By the early 1990s, Greek Cypriot society enjoyed a high standard of living. Economic modernization created a more flexible and open society and caused Greek Cypriots to share the concerns and hopes of other secularized West European societies. The Republic of Cyprus joined the European Union in 2004, officially representing the entire island, but suspended for the time being in the Turkish occupied north.
[edit] Greek Cypriot dialect
The Greek Cypriot dialect is an idiom distinct from the formal Greek language (note that different idioms exist on many of the Greek islands) as it is spoken in mainland Greece. It is considered by linguists to be the second most important non-standard variety of modern Greek, after the Pontic Greek dialect spoken by Greek populations on the Black Sea Coast of Anatolia.
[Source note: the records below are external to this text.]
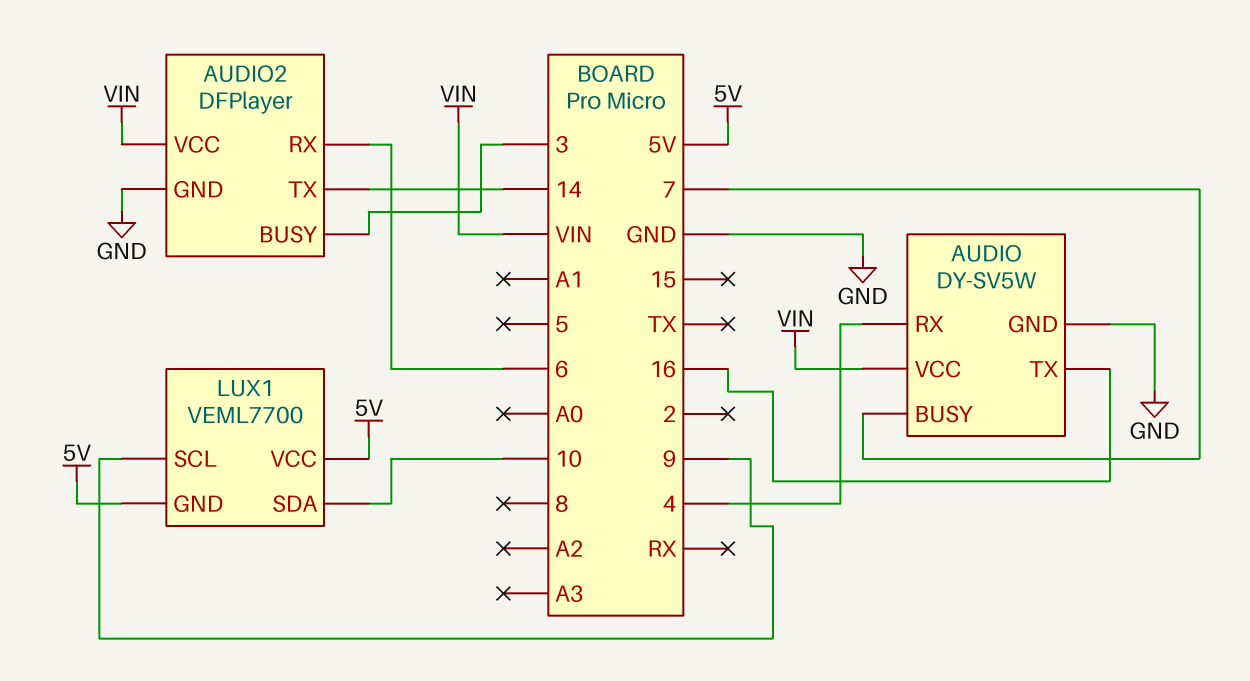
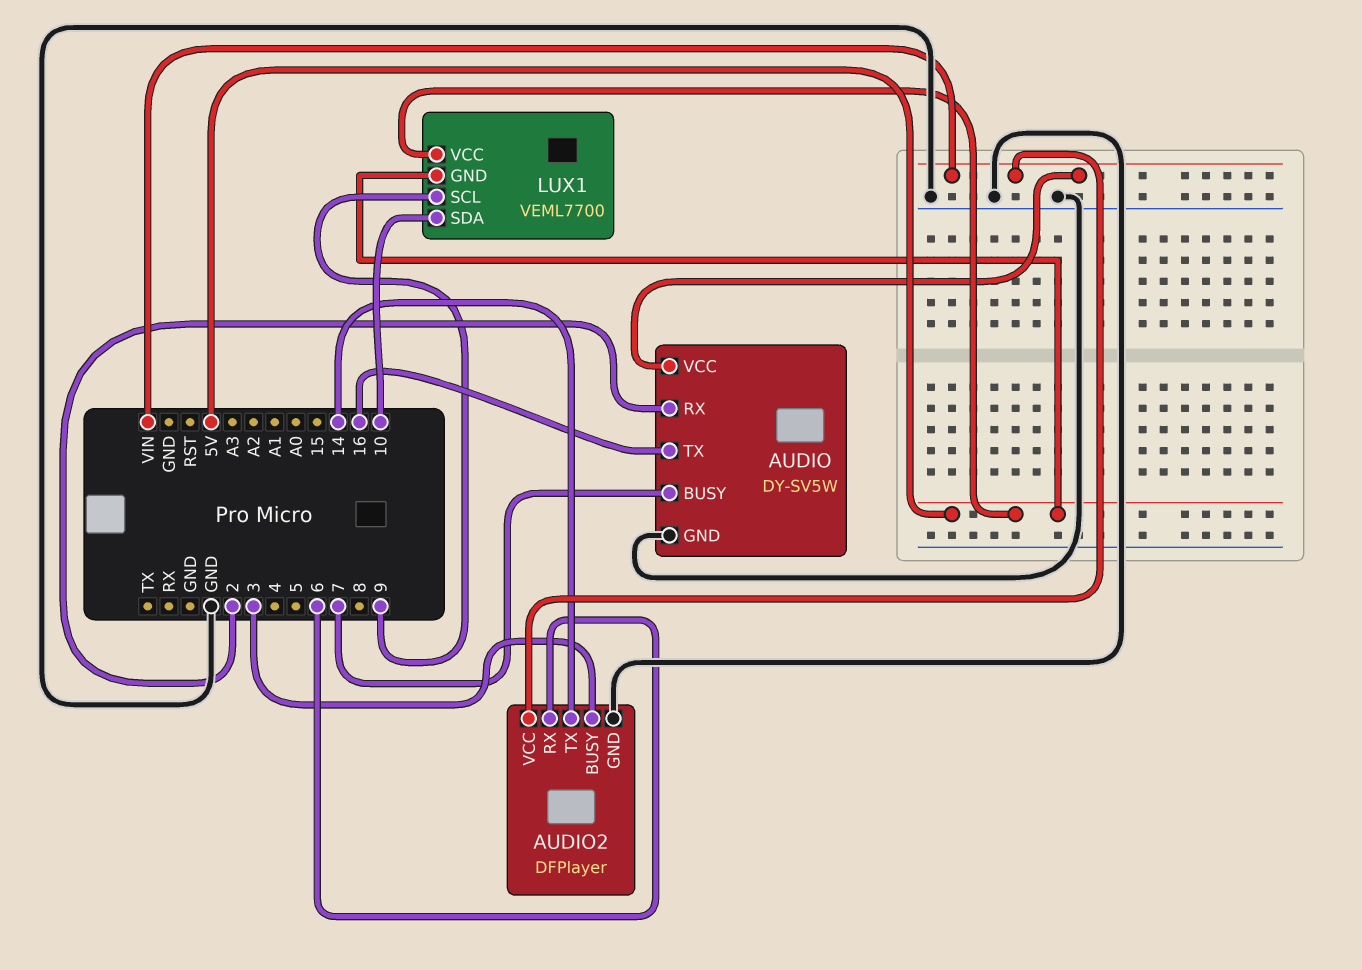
AUDIO pin RX: 4 -> 2

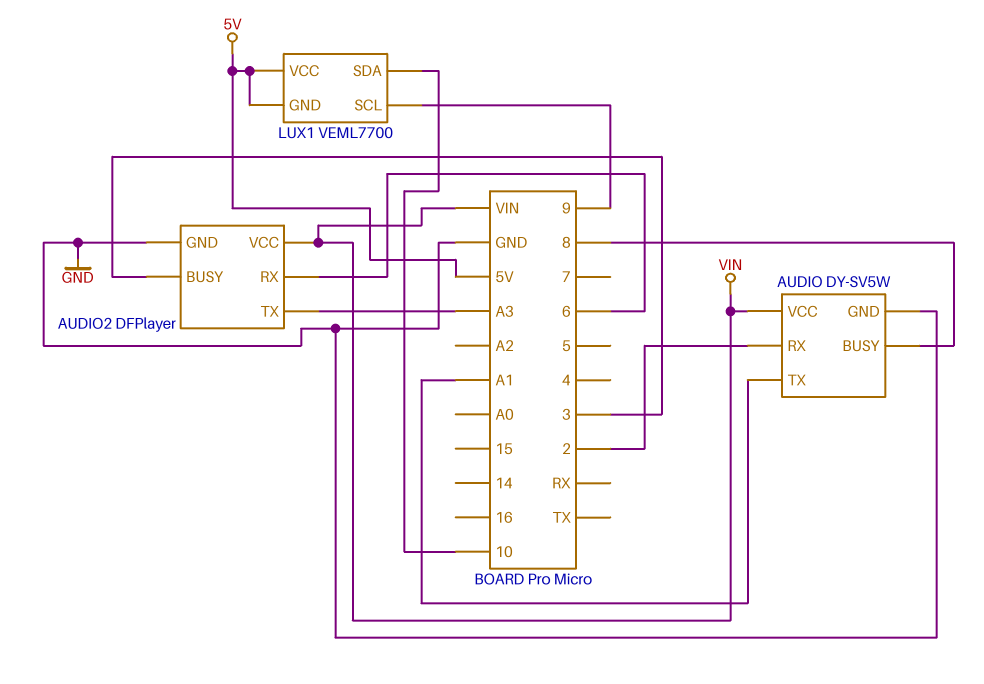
AUDIO pin BUSY: 7 -> 8
AUDIO pin TX: 16 -> A1
AUDIO2 pin TX: 14 -> A3

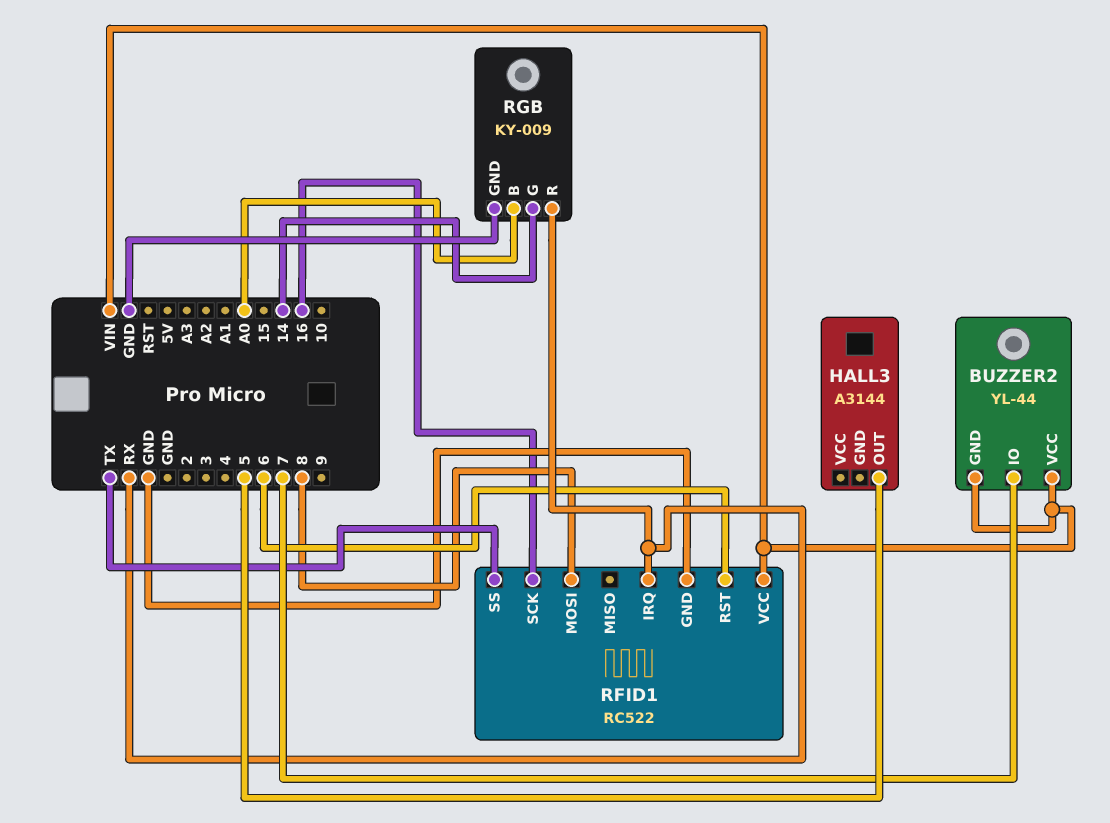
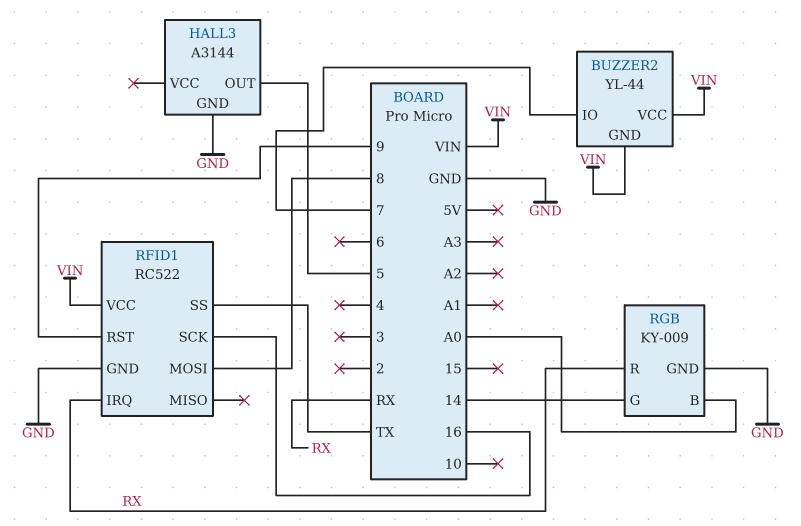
HALL3 pin GND: none -> GND
RFID1 pin RST: 6 -> 9

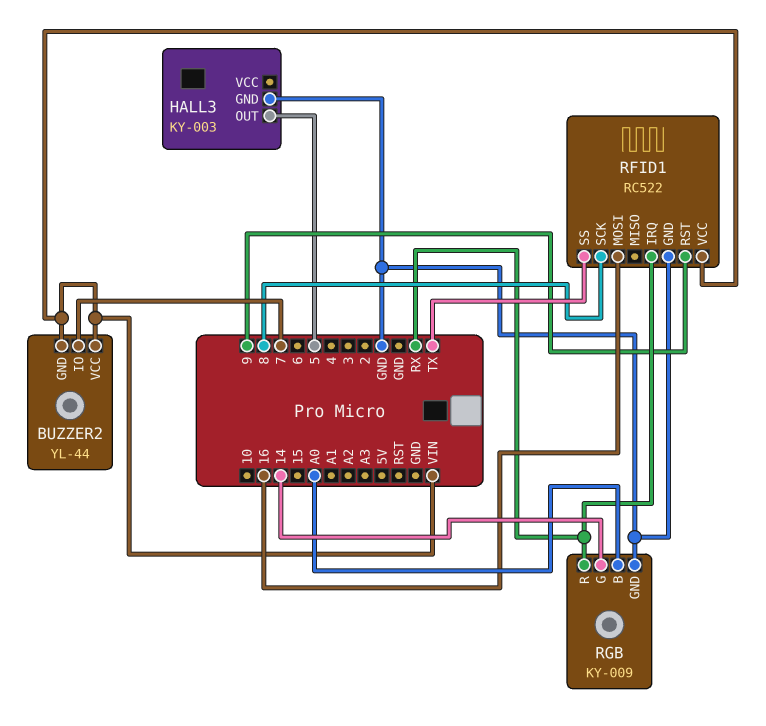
HALL3: A3144 -> KY-003
RFID1 pin MOSI: 8 -> 16
RFID1 pin SCK: 16 -> 8

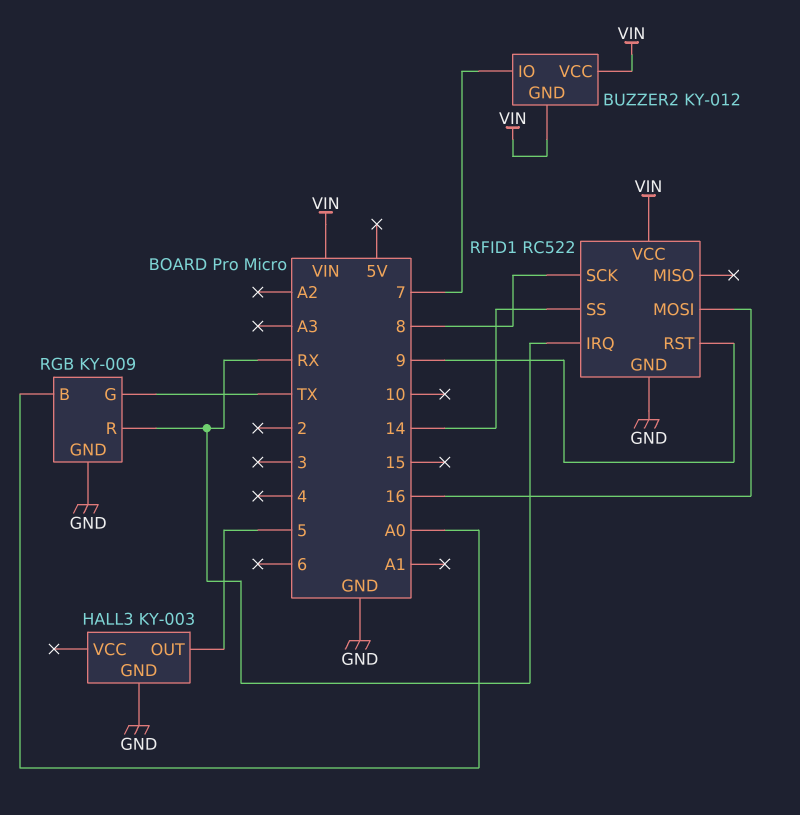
BUZZER2: YL-44 -> KY-012
RFID1 pin SS: TX -> 14
RGB pin G: 14 -> TX

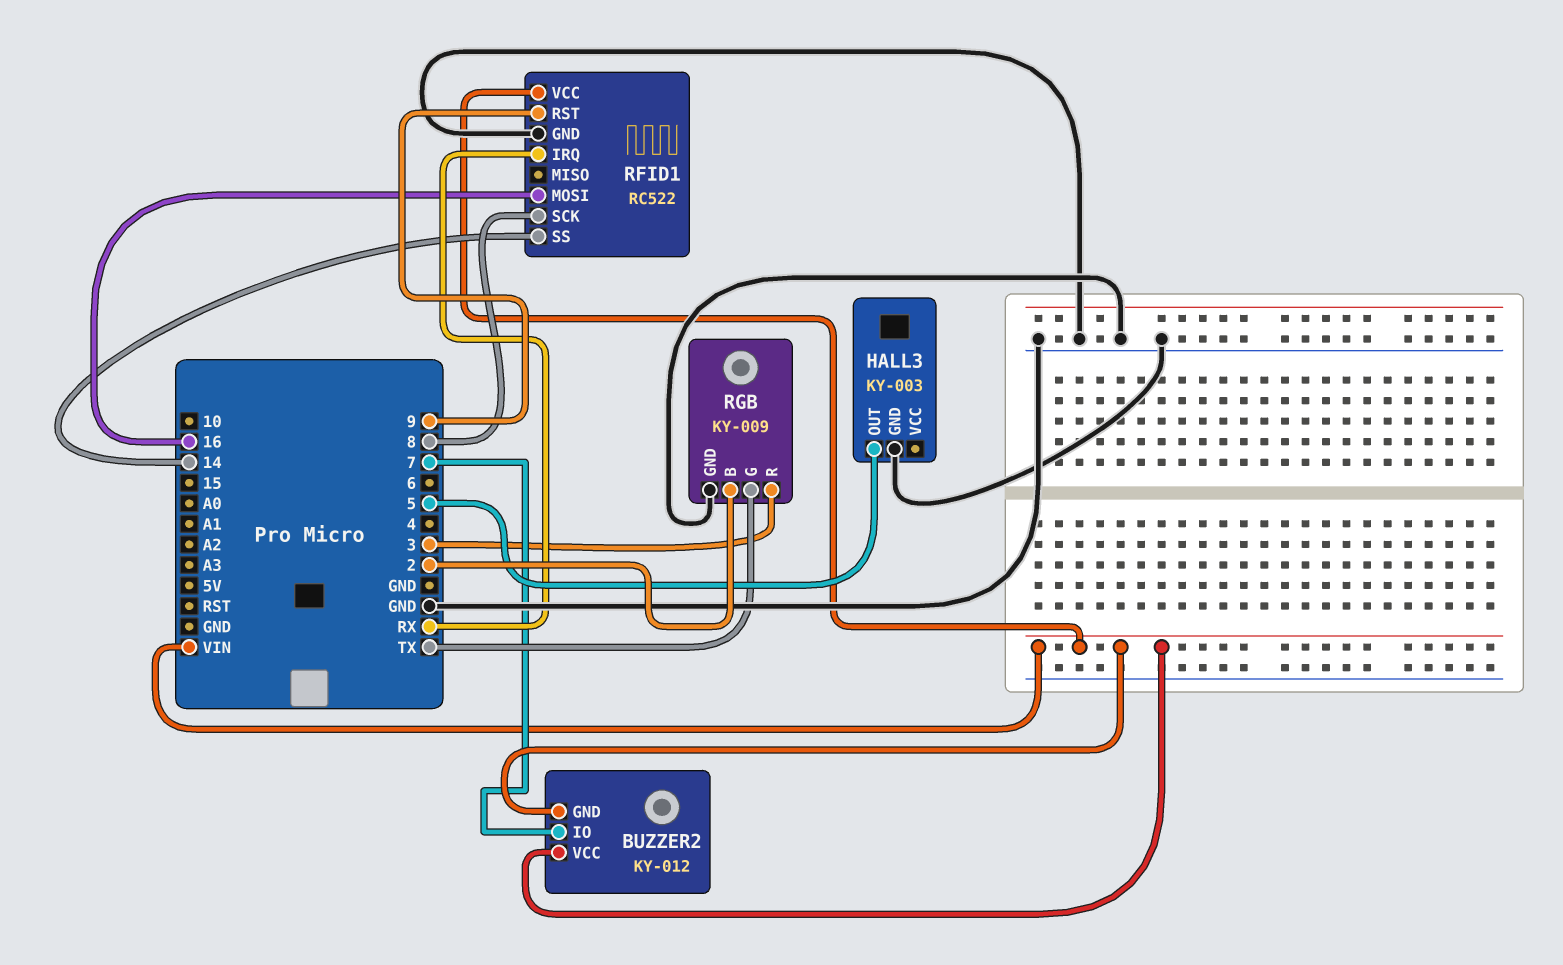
RGB pin B: A0 -> 2
RGB pin R: RX -> 3

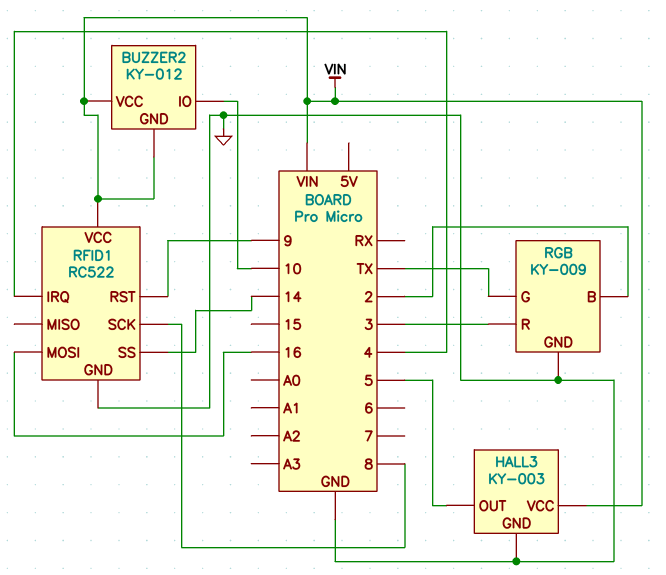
BUZZER2 pin IO: 7 -> 10
HALL3 pin VCC: none -> VIN
RFID1 pin IRQ: RX -> 4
Although all Cypriots understand mainland Greeks (as the vast majority of Greek language media is produced in mainland Greek), and all Cypriots are taught standard Greek in the Cypriot educational system, the Cypriot variety is not always mutually intelligible with the standard variant (mainly because of local pronunciation and idiomatic structures). This is particularly true of many of the localized Cypriot idioms spoken in western Cyprus, around Pafos and in the Troodos mountains.
The Greek Cypriot dialect is a source of pride for the Greek Cypriot population - many Greek Cypriots consider the dialect to be closer to the Classical Greek language than standard Greek, thus providing a direct linkage between Greek Cypriots and noted ancient Greeks such as Homer and Plato. There are few scholarly works in English that explore the Cypriot dialect, probably because it is spoken by a limited number of people.
In many ways, the Greek Cypriot pride and interest in perpetuating their unique dialect and distinct identity from the mainland Greeks is similar to that of the Turkish Cypriots' interest in doing so with respect to the mainland Turkish dialect and population.